Joseph’s forgiveness for his brothers’ actions against him is a very Jewish thing. Jewish tradition frowns on acts of revenge. A Talmudic scholar of the 13th century, Rabbi Aharon HaLevi, said that a person should know in their heart that all that happens, whether good or bad, is because of God. The person who wronged you isn’t at fault — it was part of God’s plan. By refusing to take revenge Joseph reunites the Israelites, giving himself over to a much higher purpose.
The idea of fragility and fate, and worrying about the abandonment of God but also the hope and the promise of the covenant, are all intrinsic to the Jewish experience. From the perspective of the patriarchs and matriarchs whom we today revere, the covenant was a fragile one. One misstep, and it all could have fallen apart. Yet each of them — Abraham and Sarah, Isaac and Rebecca, Jacob and Rachel and Leah — all did their part to shepherd the Hebrew nation forward.
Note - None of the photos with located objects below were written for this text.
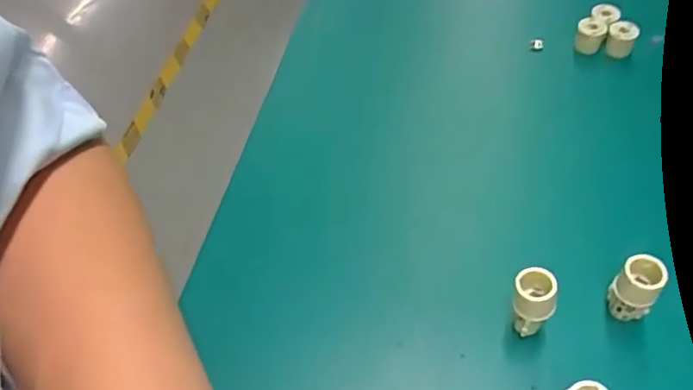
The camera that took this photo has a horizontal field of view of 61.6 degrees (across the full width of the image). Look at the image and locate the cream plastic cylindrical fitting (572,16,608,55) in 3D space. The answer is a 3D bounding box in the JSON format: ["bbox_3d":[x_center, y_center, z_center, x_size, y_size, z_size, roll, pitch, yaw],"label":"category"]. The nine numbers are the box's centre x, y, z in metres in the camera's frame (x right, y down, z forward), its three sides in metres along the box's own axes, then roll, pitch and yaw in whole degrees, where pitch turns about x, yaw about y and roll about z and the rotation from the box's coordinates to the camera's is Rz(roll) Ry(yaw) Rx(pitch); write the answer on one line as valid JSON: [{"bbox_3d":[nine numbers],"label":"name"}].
[{"bbox_3d":[0.181,-0.119,0.432,0.020,0.022,0.020,20,56,16],"label":"cream plastic cylindrical fitting"}]

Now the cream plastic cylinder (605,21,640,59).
[{"bbox_3d":[0.203,-0.116,0.430,0.020,0.022,0.020,24,57,19],"label":"cream plastic cylinder"}]

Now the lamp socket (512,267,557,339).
[{"bbox_3d":[0.094,0.055,0.291,0.019,0.041,0.019,5,42,18],"label":"lamp socket"}]

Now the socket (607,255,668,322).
[{"bbox_3d":[0.144,0.048,0.292,0.017,0.040,0.017,5,53,6],"label":"socket"}]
The Book of Genesis covers the origin stories of the Jewish People, the men and women and God who set forth our narrative and from whom we still today derive many of our values. We have come to understand the covenant — this agreement between humanity and God that we will accept God and God, in turn, will ensure us a nation and a land in which to forever dwell. We’ve come to see how Abraham’s journey to Canaan landed us in the Promised Land in the first place, and how his desire for a burial place for his beloved wife Sarah gave us a permanent home. We know that many of our ideas about social justice come from these stories — of Noah saving humanity from the flood, of Abraham seeking out the good people in Sodom and Gomorrah, of Rebecca’s kindness towards strangers, of Joseph’s insistence on a just reconciliation rather than revenge. We got the name Israel, and know that it means to wrestle or struggle, often with a being or purpose we don’t fully understand. And we know how the Israelites ended up in Egypt, primed to spend the next four hundred years in slavery.
The Torah lists by name everyone who set out with Jacob from Canaan to Egypt — some 70 people in all.
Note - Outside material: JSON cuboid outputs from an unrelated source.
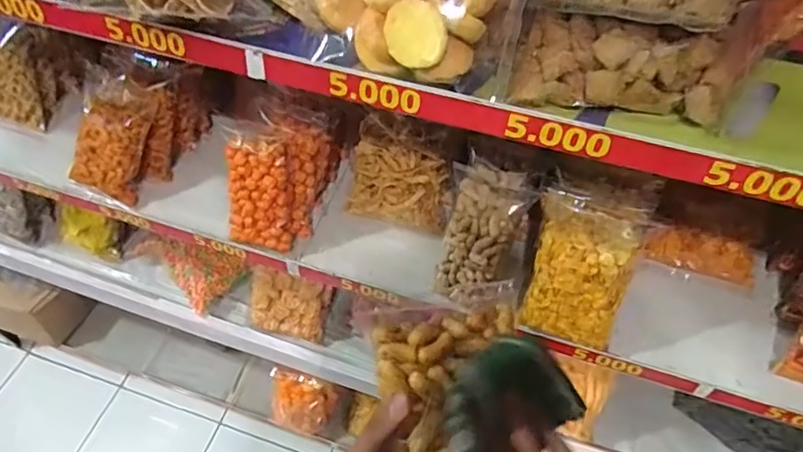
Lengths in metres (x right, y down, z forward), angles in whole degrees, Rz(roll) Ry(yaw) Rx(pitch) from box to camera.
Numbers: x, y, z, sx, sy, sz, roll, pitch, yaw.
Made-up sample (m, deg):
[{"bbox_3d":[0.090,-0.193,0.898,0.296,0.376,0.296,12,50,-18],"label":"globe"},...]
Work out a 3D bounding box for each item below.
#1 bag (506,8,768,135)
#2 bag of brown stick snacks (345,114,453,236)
[{"bbox_3d":[0.175,-0.122,0.421,0.172,0.055,0.068,9,53,5],"label":"bag"},{"bbox_3d":[-0.001,-0.064,0.705,0.126,0.152,0.042,13,31,13],"label":"bag of brown stick snacks"}]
No one really knows exactly where Goshen was, but it was probably located along the eastern bank of the Nile River — in between Cairo and the Sinai Peninsula today.
Jacob meets Pharaoh — two extraordinary historical figures who had an audience together! The Torah describes this iconic meet-and-greet in a total of one paragraph. Mostly they discuss Jacob’s age, which at this point is 130
The Book of Genesis starts with the word bereshit — in the beginning — creation, and ends with the word mitzrayim — Egypt, covering about 1,500 years (and twenty Jew Oughta Know podcast episodes!).